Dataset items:
###

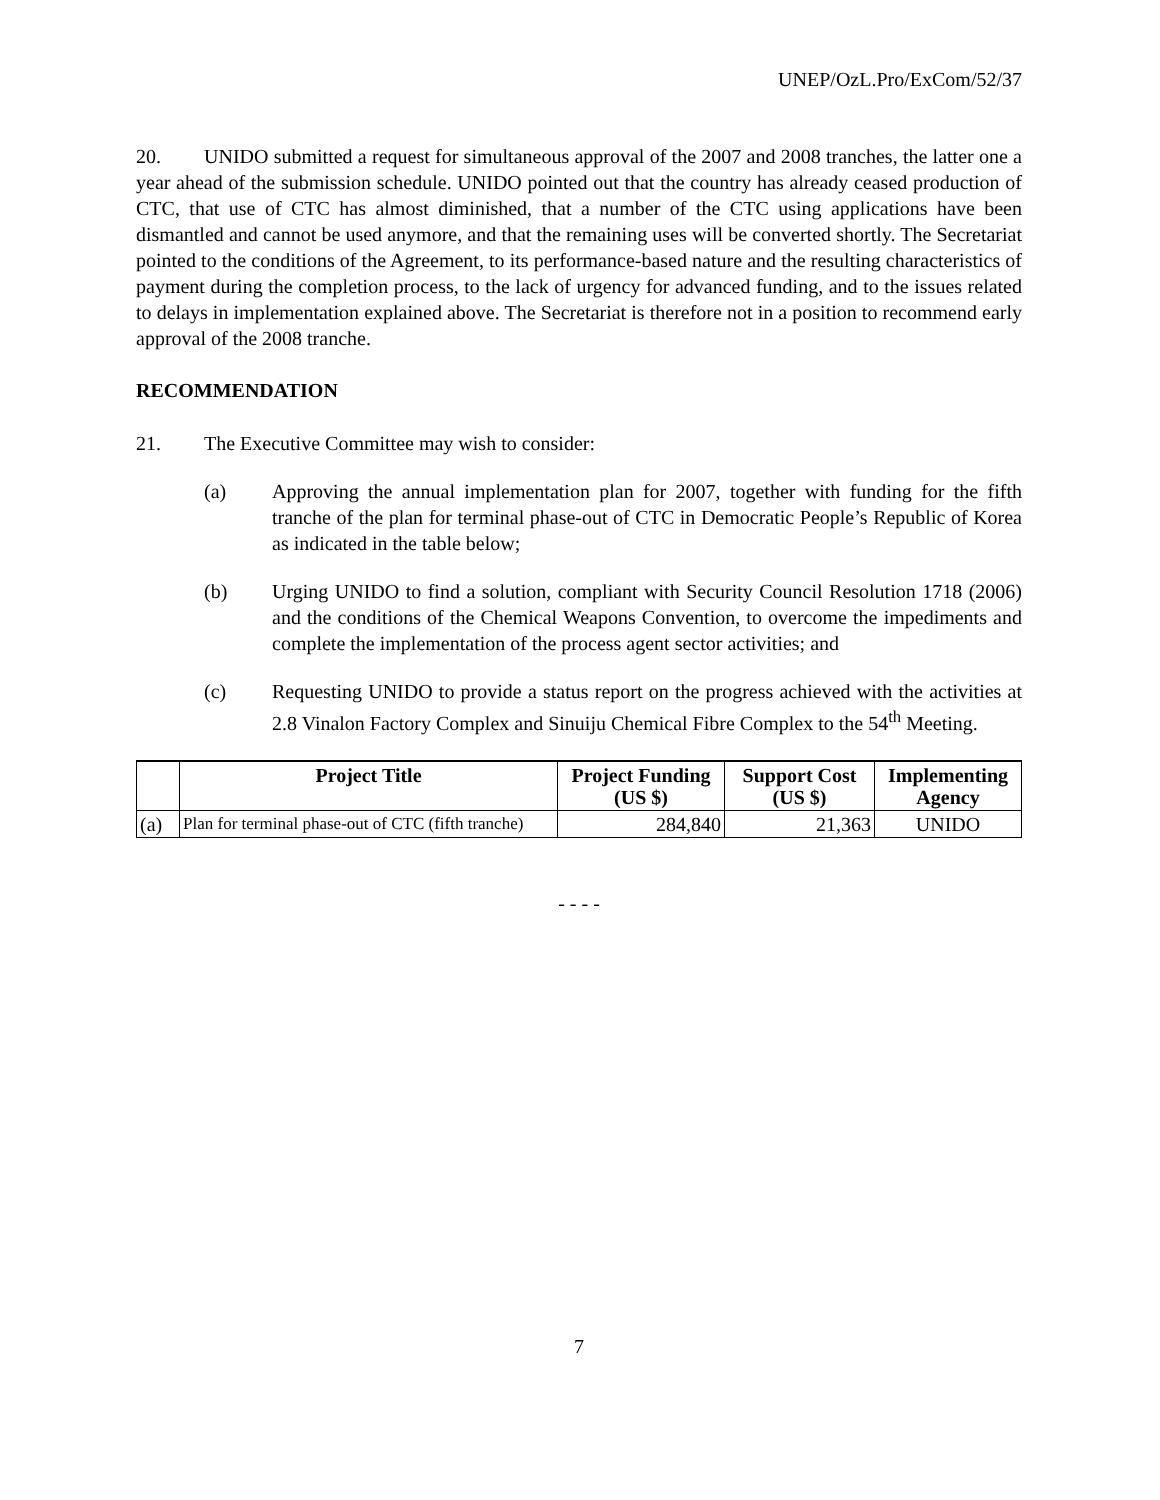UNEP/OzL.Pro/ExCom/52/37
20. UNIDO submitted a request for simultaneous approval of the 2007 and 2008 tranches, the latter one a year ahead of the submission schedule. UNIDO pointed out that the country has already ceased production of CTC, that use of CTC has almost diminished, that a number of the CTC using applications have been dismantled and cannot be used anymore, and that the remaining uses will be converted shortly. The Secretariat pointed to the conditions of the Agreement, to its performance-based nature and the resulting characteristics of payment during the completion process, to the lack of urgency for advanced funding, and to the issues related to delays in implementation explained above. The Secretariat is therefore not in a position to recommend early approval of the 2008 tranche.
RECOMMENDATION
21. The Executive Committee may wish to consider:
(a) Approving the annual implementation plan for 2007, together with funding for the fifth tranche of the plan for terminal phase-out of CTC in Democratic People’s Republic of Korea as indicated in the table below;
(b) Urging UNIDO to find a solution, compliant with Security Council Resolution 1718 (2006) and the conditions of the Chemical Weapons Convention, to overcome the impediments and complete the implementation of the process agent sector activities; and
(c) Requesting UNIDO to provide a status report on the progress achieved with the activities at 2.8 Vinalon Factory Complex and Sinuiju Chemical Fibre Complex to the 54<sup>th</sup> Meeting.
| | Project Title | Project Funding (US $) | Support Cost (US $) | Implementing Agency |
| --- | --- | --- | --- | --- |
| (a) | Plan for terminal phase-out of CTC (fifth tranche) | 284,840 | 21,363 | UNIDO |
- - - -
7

###

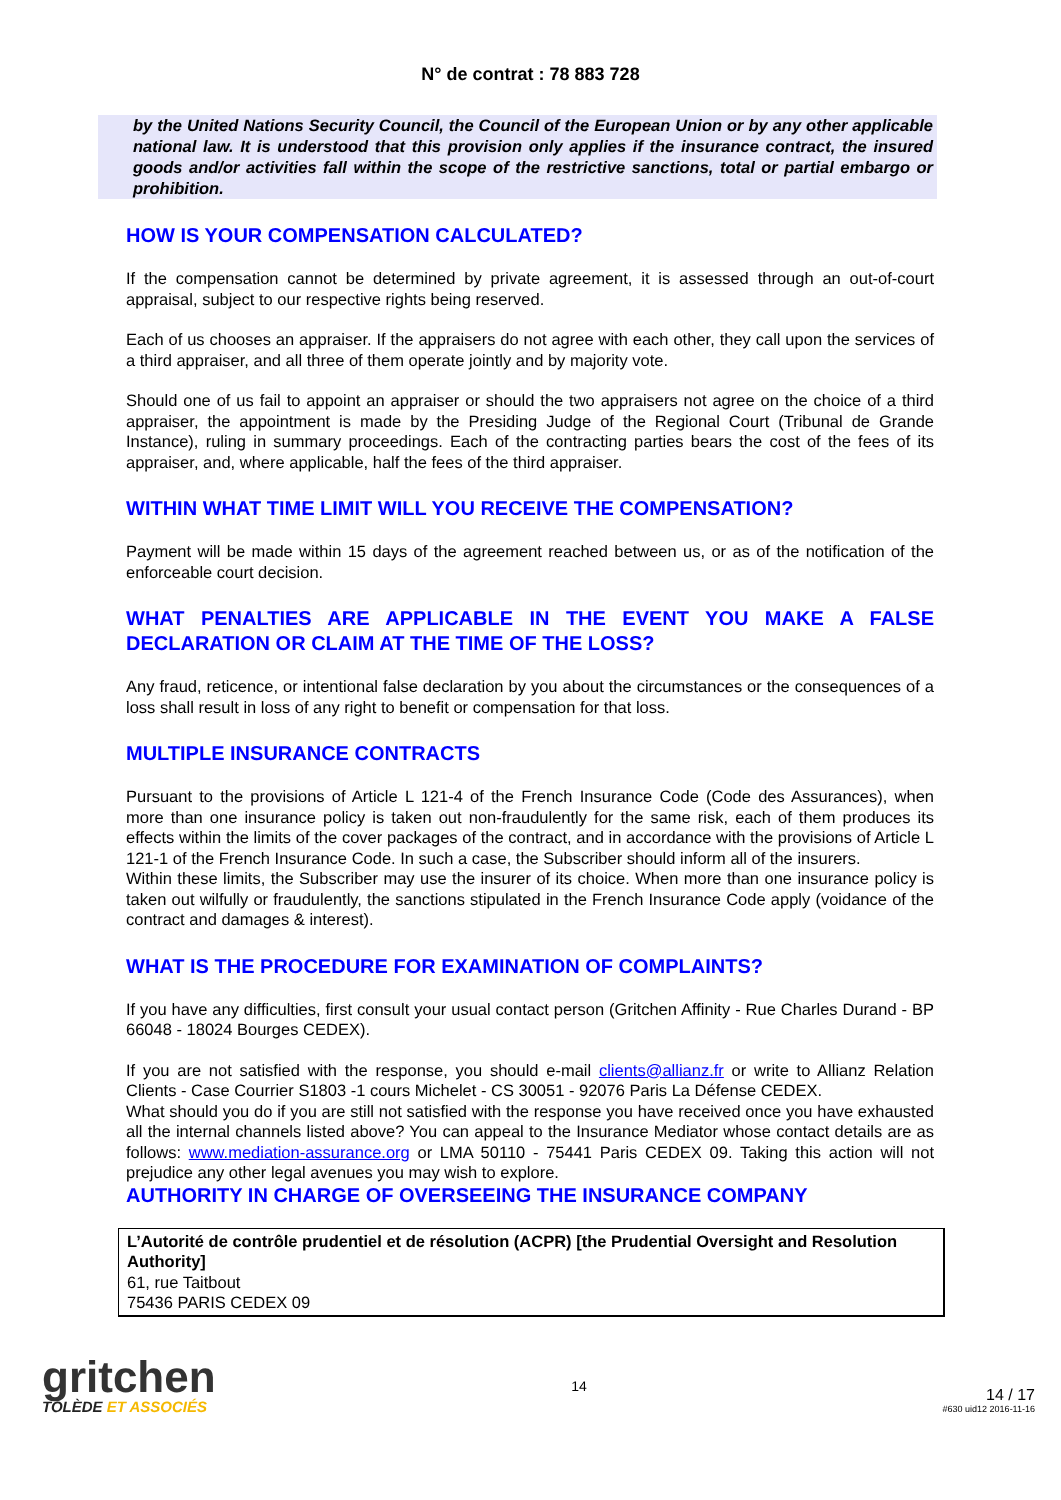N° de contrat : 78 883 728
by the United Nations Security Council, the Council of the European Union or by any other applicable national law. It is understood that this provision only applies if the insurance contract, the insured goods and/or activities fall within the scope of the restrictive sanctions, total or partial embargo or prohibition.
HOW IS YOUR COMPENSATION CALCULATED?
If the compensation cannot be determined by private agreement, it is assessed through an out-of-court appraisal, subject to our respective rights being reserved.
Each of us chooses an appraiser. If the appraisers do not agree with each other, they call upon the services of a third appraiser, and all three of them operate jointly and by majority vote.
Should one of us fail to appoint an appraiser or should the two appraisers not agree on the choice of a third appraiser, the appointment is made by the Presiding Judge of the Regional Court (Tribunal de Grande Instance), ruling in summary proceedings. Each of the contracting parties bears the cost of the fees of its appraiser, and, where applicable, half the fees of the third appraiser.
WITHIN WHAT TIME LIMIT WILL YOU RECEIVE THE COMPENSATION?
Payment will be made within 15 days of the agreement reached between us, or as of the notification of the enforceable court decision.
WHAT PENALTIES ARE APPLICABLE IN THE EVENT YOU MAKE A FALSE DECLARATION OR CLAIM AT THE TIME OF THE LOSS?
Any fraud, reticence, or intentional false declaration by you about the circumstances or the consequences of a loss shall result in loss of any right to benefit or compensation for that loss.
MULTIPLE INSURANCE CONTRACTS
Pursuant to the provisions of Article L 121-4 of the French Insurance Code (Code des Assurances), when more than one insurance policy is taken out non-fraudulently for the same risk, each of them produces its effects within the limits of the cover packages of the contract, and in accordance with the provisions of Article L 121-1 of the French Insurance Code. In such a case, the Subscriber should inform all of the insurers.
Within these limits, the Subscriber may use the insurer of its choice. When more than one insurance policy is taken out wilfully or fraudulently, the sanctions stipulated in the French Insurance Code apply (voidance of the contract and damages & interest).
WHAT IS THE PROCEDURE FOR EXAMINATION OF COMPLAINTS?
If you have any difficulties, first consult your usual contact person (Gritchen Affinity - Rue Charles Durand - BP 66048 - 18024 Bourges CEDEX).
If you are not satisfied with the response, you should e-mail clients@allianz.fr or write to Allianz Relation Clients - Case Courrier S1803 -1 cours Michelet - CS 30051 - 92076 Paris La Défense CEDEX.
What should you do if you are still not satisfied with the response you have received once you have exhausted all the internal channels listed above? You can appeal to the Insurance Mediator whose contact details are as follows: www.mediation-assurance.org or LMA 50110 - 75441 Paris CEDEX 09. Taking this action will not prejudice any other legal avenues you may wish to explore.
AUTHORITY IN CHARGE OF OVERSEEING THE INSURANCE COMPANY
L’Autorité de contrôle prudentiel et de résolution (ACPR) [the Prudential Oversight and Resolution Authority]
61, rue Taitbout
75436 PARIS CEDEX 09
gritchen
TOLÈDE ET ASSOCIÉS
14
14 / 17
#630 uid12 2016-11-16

###

EXERCISE GOAL: Among these entries, how many lines include the string "this"? Reply with the number by itself.

EXERCISE RESPONSE: 2